**Document text**
╭──

Washington, D.C.  20549


Pursuant to Section 13 or 15(d) of the
Securities Exchange Act of 1934

Date of Report (Date of Earliest Event Reported):
May 9, 2012

(Exact name of Registrant as specified in Charter)

(State or Other Jurisdiction of Incorporation)
(Commission File Number)
(I.R.S. Employer Identification No.)

One Technology Drive, P.O. Box 188, Rogers, Connecticut 06263-0188
(Address of Principal Executive Offices and Zip Code)

(860) 774-9605
(Registrant's telephone number, including area code)

Not Applicable
(Former Name or Former Address, if Changed Since Last Report)

Check the appropriate box below if the Form 8-K filing is intended to simultaneously satisfy the filing obligation of the registrant under any of the following provisions (see General Instruction A.2. below):

o  Written communications pursuant to Rule 425 under the Securities Act (17 CFR 230.425)
o  Soliciting material pursuant to Rule 14a-12 under the Exchange Act (17 CFR 240.14a-12)
o  Pre-commencement communications pursuant to Rule 14d-2(b) under the Exchange Act (17 CFR 240.14d-2(b))
o  Pre-commencement communications pursuant to Rule 13e-4(c) under the Exchange Act (17 CFR 204.13e-4(c))





Item 2.05     Costs Associated with Exit or Disposal Activities.
On May 11, 2012, Rogers Corporation (the “Company”) filed a Current Report on Form 8-K under Item 2.05 (the “Original Filing”), disclosing its commitment, in connection with its continuing efforts to reduce operating costs,  to a plan to cease operations at its leased manufacturing site in Bremen, Germany.   The manufacture of certain silicone materials produced in the Bremen facility will be consolidated into the Company’s existing facility in Carol Stream, Illinois.  At the time of the Original Filing, the Company was not able to reasonably estimate the expenses and charges related to the termination of its operations at the Bremen site.  The Original Filing is hereby amended to provide that information.

╰──

**Task list**
**A.** Translate this sentence from the Rogers Corporation filing into Spanish: "The manufacture of certain silicone materials produced in the Bremen facility will be consolidated into the Company's existing facility in Carol Stream, Illinois."
**B.** According to the Rogers Corporation filing, what was the Company unable to do at the time of the Original Filing?
**C.** Carry the Rogers Corporation filing forward, starting right after its final sentence.
The listing that follows has no connection to the Rogers Corporation filing.

**Stored data**
╭──

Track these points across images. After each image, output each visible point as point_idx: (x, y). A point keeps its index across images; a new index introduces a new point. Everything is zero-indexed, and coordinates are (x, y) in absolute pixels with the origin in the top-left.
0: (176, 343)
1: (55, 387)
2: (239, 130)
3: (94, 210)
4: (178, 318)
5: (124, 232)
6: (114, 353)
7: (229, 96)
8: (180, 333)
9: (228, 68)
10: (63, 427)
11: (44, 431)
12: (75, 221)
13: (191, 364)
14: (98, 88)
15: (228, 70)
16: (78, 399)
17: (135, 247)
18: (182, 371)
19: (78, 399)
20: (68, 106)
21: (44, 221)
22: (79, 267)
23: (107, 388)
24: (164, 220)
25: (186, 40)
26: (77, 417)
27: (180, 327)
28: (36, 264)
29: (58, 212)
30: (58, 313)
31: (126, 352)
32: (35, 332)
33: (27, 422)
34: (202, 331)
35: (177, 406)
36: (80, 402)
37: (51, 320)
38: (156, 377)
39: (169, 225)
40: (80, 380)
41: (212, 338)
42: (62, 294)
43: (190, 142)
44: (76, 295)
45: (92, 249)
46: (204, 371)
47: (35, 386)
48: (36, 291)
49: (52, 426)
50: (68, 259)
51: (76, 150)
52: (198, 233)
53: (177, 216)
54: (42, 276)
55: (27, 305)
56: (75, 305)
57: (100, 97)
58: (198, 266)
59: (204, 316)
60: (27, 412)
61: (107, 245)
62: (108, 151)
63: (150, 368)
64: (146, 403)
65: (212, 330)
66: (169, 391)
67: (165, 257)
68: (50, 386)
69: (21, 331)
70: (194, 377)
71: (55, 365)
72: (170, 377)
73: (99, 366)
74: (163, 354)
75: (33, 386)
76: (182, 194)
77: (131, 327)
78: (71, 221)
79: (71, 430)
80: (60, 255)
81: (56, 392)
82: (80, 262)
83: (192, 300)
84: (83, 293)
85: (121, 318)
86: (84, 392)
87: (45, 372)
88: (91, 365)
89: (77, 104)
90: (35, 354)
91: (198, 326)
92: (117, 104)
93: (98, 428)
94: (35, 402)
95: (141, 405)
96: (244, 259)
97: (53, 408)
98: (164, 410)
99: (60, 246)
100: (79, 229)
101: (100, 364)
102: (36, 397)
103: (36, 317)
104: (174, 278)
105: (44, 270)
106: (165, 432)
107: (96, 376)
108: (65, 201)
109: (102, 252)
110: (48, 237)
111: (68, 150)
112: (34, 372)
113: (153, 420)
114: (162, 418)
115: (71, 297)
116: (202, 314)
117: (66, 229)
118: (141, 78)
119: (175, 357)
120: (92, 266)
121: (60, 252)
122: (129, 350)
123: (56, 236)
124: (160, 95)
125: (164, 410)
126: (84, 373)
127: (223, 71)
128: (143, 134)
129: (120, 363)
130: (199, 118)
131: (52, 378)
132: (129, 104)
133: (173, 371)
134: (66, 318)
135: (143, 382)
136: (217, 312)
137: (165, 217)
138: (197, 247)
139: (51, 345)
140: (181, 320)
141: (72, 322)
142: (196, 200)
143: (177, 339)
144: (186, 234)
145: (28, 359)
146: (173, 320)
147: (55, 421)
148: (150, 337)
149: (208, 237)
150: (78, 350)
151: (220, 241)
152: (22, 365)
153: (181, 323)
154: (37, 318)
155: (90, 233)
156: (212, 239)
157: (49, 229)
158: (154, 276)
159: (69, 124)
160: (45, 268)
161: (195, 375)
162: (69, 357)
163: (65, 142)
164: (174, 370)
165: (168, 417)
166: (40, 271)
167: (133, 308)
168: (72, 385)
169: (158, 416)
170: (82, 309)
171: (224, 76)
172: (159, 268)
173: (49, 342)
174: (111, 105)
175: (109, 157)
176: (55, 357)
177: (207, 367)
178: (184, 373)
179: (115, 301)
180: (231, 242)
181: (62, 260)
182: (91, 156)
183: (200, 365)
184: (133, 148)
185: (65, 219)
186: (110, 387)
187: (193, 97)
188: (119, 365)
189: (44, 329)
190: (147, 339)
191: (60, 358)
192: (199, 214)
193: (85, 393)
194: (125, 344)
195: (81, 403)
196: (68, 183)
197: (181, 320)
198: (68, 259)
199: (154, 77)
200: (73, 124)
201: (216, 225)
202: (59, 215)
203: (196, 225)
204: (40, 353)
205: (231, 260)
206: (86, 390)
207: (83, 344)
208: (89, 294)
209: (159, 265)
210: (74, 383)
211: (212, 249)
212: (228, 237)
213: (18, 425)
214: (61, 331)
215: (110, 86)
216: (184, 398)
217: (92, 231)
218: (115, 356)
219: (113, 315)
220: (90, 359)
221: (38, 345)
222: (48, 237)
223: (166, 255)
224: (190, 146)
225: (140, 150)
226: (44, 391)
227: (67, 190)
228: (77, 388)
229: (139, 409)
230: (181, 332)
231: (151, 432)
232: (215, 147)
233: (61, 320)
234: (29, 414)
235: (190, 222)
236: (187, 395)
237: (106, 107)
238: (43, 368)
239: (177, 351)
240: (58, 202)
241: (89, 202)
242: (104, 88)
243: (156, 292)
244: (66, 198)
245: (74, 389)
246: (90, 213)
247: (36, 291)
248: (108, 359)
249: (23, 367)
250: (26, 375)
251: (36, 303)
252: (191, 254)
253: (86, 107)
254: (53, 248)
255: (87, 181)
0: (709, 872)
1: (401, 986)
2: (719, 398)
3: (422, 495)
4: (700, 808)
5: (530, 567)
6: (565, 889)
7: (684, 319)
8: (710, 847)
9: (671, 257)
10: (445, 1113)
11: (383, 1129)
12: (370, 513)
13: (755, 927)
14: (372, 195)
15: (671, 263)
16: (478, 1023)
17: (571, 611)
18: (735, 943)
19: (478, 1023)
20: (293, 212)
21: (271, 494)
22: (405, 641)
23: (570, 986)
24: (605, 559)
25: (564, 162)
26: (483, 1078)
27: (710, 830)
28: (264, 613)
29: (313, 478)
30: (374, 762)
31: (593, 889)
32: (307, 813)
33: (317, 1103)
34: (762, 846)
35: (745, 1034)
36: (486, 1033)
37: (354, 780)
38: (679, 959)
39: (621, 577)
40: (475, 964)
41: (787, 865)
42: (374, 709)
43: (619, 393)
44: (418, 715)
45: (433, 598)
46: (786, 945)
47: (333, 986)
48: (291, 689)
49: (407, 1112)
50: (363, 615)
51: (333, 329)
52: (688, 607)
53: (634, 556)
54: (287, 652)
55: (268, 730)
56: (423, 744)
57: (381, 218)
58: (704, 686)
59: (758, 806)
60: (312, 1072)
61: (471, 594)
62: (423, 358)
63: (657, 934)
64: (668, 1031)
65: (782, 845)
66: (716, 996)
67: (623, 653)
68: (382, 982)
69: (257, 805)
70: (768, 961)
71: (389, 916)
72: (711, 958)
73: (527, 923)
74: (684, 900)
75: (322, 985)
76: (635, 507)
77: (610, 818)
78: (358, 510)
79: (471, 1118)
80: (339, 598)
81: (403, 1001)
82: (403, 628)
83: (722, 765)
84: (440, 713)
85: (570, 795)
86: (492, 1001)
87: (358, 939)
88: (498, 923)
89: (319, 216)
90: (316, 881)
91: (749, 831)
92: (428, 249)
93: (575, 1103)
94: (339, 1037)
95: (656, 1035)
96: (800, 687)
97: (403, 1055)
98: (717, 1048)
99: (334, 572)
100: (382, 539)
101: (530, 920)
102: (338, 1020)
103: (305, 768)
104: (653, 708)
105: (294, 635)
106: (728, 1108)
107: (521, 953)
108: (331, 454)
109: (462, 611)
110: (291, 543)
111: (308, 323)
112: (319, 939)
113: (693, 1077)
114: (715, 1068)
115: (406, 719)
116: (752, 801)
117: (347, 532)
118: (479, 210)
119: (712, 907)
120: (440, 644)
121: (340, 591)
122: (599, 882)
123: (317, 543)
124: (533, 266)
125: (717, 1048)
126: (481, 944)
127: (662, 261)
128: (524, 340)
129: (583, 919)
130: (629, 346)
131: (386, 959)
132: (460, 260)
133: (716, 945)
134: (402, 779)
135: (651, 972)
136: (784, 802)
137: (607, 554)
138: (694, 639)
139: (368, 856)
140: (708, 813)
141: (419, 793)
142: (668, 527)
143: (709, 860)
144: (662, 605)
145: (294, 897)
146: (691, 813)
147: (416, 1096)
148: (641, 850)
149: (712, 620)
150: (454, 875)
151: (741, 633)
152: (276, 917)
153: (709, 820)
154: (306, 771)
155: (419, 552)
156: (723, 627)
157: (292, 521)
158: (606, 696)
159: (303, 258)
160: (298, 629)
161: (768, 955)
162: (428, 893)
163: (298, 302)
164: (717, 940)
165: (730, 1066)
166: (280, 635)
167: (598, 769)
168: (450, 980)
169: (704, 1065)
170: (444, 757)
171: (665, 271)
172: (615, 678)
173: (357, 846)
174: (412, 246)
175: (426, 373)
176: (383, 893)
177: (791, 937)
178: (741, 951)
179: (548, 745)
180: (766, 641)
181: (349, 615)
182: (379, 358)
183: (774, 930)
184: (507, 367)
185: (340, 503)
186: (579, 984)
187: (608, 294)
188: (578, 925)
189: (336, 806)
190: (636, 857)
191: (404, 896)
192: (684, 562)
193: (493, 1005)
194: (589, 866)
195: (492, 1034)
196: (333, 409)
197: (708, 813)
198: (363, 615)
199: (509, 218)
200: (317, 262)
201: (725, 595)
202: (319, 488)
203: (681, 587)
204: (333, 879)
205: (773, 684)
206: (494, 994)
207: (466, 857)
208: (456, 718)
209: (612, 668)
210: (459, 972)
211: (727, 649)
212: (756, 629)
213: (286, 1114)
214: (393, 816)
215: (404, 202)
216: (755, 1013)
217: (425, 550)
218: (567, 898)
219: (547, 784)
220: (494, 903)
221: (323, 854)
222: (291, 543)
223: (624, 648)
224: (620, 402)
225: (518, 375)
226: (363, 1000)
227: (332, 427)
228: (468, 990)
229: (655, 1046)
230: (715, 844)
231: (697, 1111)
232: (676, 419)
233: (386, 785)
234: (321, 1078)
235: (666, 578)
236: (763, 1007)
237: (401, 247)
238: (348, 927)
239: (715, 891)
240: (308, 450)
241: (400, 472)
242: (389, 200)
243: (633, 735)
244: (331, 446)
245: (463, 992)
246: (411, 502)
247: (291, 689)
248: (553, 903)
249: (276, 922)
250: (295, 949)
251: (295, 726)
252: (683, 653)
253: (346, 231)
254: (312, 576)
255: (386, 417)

╰──

**Outputs in order**
**A.** La fabricación de ciertos materiales de silicona producidos en la planta de Bremen se consolidará en la planta existente de la Compañía en Carol Stream, Illinois.

**B.** It could not reasonably estimate the expenses and charges related to ending its operations at the Bremen site.

**C.**
The expenses and charges related to the termination of the Company’s operations at the Bremen facility are estimated to be $3.0 million, comprised of the following major components:  (i) $0.9 million associated with the early termination of the lease for the 68,000 square foot building; (ii) $0.8 million associated with the separation from employment of approximately 33 employees at the facility; (iii) $0.2 million associated with physically removing and transporting certain manufacturing equipment and preparing the building for return to the landlord; (iv) $0.5 million related to the impairment of certain assets, and (v) approximately $0.6 million of other related charges.  Approximately $2.7 million of these charges will be recognized in the second quarter of 2012 with the remainder to be recognized over the third and fourth quarters of 2012.




Pursuant to the requirements of the Securities Exchange Act of 1934, the Registrant has duly caused this report to be signed on its behalf by the undersigned hereunto duly authorized.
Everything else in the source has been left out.